Rising gas prices are shifting consumer consideration toward EVs and hybrids, with 52% of surveyed car shoppers saying they are now more likely to consider a full EV or PHEV. Cars.com data showed EV interest up 25% from March, while searches for gas- and diesel-powered vehicles fell 9%; the average U.S. gas price was $4.06, up from $3.17 a year ago. The piece also highlights demand skewing toward lower-priced EVs, with several popular models carrying MSRPs above $50,000 and long lot times.

Analysis

The immediate winner is not the EV OEMs so much as the demand proxy layer: Cars.com, marketplaces, and finance/insurance channels that monetize shopping intent before buyers commit to a powertrain. A gas-price shock creates a short-lived but high-conviction traffic spike, and that tends to show up faster in lead generation, sponsored listings, and dealer advertising budgets than in unit sales, which are still bottlenecked by sticker price and financing costs.

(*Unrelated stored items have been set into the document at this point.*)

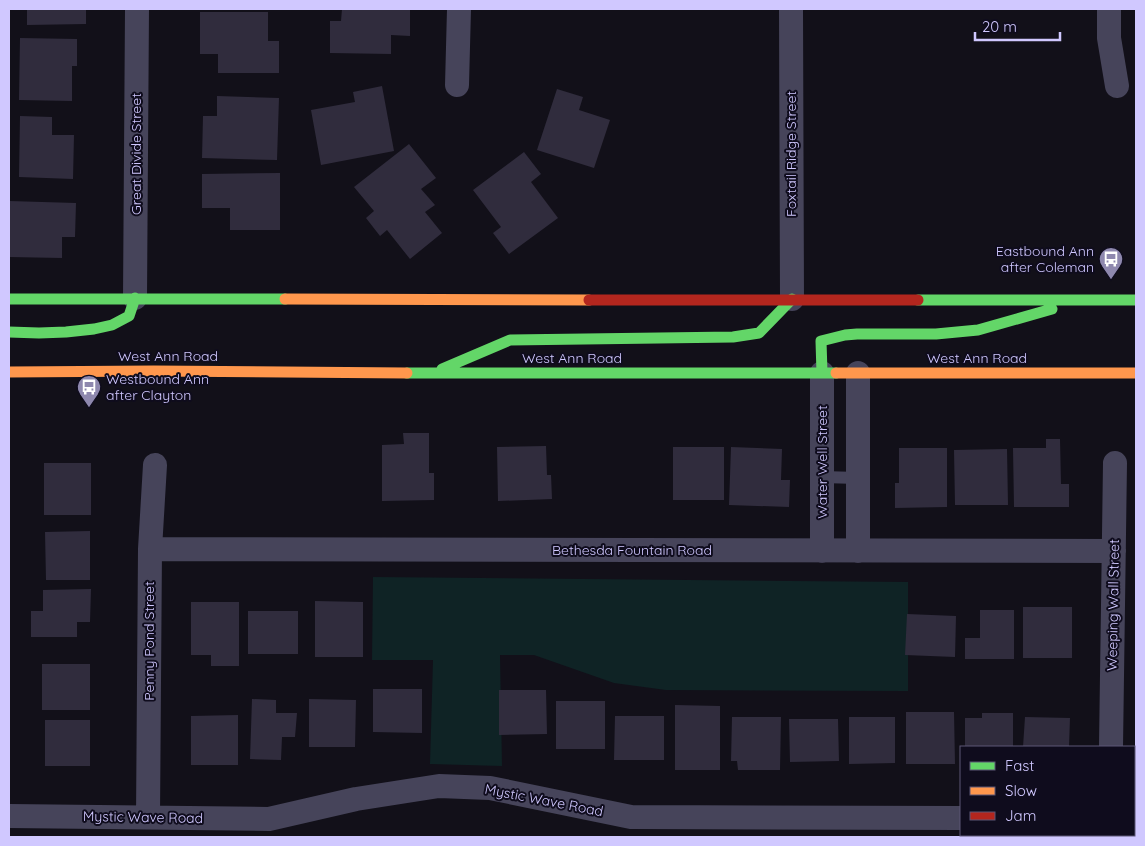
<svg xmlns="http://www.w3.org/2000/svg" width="1145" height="846" viewBox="0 0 1145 846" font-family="Quicksand,sans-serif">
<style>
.green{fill:#0f2325}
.building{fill:#302c3d}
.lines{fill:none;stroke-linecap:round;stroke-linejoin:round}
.lane{stroke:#46445a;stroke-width:12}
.street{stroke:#46445a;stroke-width:24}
.fast{stroke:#63d668;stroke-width:11}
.slow{stroke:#ff974d;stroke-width:11}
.jam{stroke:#b3261e;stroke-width:11}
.labels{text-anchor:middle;stroke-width:4;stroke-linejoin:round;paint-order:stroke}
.street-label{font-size:14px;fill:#d0c8ff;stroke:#0f0c1d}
.poi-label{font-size:14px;fill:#d0c8ff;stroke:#0f0c1d;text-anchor:end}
</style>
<rect width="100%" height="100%" fill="#121019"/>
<path class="green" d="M373 577 908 582V691L666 690 614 683 534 655H500L502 766 430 764 433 660H372Z"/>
<path class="building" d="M27 9H86V24L27 25Z
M342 9H410V36L391 35V54L330 53V21H341Z
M200 12H268V41H279V73H218V54H200Z
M20 38 77 39V66H72V101L19 100Z
M382 86 394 151 321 165 311 110 355 102 353 92Z
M557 89 583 97 579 110 610 120 594 168 537 150Z
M217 96 279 98 277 160 202 158 203 116H217Z
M20 116 52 117V135H74L73 179 19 177Z
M409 144 436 178 421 189 435 205 425 212 442 233 410 259 387 230 380 236 366 218 374 211 354 187Z
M524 152 541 174 531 182 558 218 509 254 493 233 501 227 473 190Z
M280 173V230H230V208H202V174Z
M9 201 76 203 75 237H62V258L9 257Z
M403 433H429V473H434V500L382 501V445L404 444Z
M1046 439H1060L1061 484H1069V507H1014L1013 448H1046Z
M546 446 547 475H551L552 499 498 501 497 447Z
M673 447H724V500H673Z
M731 447 782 449 781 480H790L789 507 729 505Z
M899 448H947V507L895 508V483H899Z
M1007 449 1008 505H955L954 450Z
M44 463H91V515H44Z
M90 531V580H46L45 532Z
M91 589 90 622H77V637H31V611H43V590Z
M315 601 363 602V657H315Z
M191 602H239V666H211V655H191Z
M1023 607H1072V658H1023Z
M980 610H1014V659H965V638H980Z
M248 611H298V654H248Z
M907 614 956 616 955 657 905 655Z
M42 664H90V710H42Z
M373 689H422V733L373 732Z
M499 690H546L547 734 499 735Z
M252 699 276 700V713H297L295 737H282L281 760 250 759Z
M309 699 356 700 355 747H309Z
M556 701H605V749H556Z
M675 705 720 706V770H675Z
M906 712H954L955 764H906Z
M982 713H1013V747H965V718H982Z
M238 715V765H191V716Z
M615 716H664V760H614Z
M732 717H781L780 770H738L737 761H731Z
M849 717H895V763L849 764Z
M1025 717 1070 718 1069 747H1023Z
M789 719H838L839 761 790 762Z
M45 720H90V766H45Z"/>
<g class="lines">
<path class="lane" d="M822 477 858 478"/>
<path class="street" d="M791 9 792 299
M1109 9V38L1117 86
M457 85 459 9
M135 298 137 9
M822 373V551
M858 373V551
M150 549 1114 551
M1111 747 1115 463
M9 816 269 819 356 799 439 786 490 788 631 817 961 818
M148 817 150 549 155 465
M1109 837V835"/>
<path class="fast" d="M9 299H285
M918 300H1136
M9 332 39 333 66 332 94 329 112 325 129 316 135 298
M442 369 510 340 733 337 759 333 792 299
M407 373H836
M822 373 821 341 845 335 857 334H936L978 330 1052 309"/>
<path class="slow" d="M285 299 589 300
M9 372 154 371 407 373
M836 373H1136"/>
<path class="jam" d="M589 300H918"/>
</g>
<defs>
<g id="bus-pin" transform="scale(1.25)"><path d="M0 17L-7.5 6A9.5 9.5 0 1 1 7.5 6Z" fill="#8e88ae" stroke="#0f0c1d"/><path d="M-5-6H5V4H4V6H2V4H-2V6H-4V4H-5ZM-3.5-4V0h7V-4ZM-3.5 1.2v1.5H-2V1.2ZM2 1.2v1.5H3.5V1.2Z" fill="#fff"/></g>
</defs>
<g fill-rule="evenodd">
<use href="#bus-pin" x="1111" y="259"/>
<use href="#bus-pin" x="89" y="387"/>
</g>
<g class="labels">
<g class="street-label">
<text transform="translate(136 154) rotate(-90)" y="5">Great Divide Street</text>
<text transform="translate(791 154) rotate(-90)" y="5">Foxtail Ridge Street</text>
<text x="168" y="361">West Ann Road</text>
<text x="572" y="363">West Ann Road</text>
<text x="977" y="363">West Ann Road</text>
<text transform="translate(822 462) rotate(-90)" y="5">Water Well Street</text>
<text x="632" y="555">Bethesda Fountain Road</text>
<text transform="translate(1113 605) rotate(-89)" y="5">Weeping Wall Street</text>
<text transform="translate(149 641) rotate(-90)" y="5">Penny Pond Street</text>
<text transform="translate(544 800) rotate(11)" y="5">Mystic Wave Road</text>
<text transform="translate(143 817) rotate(1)" y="5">Mystic Wave Road</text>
</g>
<g class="poi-label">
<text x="1094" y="256">Eastbound Ann<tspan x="1094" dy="16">after Coleman</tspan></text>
<text x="106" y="384" text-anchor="start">Westbound Ann<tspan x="106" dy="16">after Clayton</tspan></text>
</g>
</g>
<rect width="1145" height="846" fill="none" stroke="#d0c8ff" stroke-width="20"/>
<rect x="960" y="746" width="175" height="90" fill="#0f0c1d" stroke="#5c5777"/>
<rect x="970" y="762" width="25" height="8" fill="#63d668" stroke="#5c5777"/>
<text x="1005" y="771" font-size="15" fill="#d0c8ff">Fast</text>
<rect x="970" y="787" width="25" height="8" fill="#ff974d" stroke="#5c5777"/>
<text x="1005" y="796" font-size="15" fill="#d0c8ff">Slow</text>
<rect x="970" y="812" width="25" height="8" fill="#b3261e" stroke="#5c5777"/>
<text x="1005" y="821" font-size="15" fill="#d0c8ff">Jam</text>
<path d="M975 32v8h85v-8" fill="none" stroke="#d0c8ff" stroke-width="2.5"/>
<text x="982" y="32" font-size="15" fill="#d0c8ff" stroke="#0f0c1d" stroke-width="4" paint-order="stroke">20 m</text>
</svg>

The second-order effect is that any incremental EV consideration mostly accrues to used EVs and lower-priced hybrids first, leaving premium EV demand more dependent on incentives, lease subvention, and rate cuts. For GM and Ford, the signal is mixed rather than uniformly positive. Higher interest in EVs helps narrative momentum, but the better near-term monetization is likely through hybrids and low-APR financing on ICE-heavy lineups, not pure BEV volume. The most fragile part of the trade is that sustained gas-driven interest can fade quickly if crude retraces or if consumer credit tightens further; a 10-15% pullback in fuel prices would likely blunt the current search spike within weeks, while a recessionary labor shock would overwhelm the fuel-cost benefit over the next few quarters. The market is still underpricing the lag between search intent and fleet turnover. If high gas prices persist for 1-2 quarters, the clearest winner should be used EVs and service/remarketing channels, because price-sensitive shoppers will pivot to vehicles with better depreciation profiles and lower monthly payments. The contrarian read is that this is not a durable EV demand breakout unless monthly payment parity improves; in the current rate environment, gas savings alone are not enough to overcome financing math for a large share of buyers.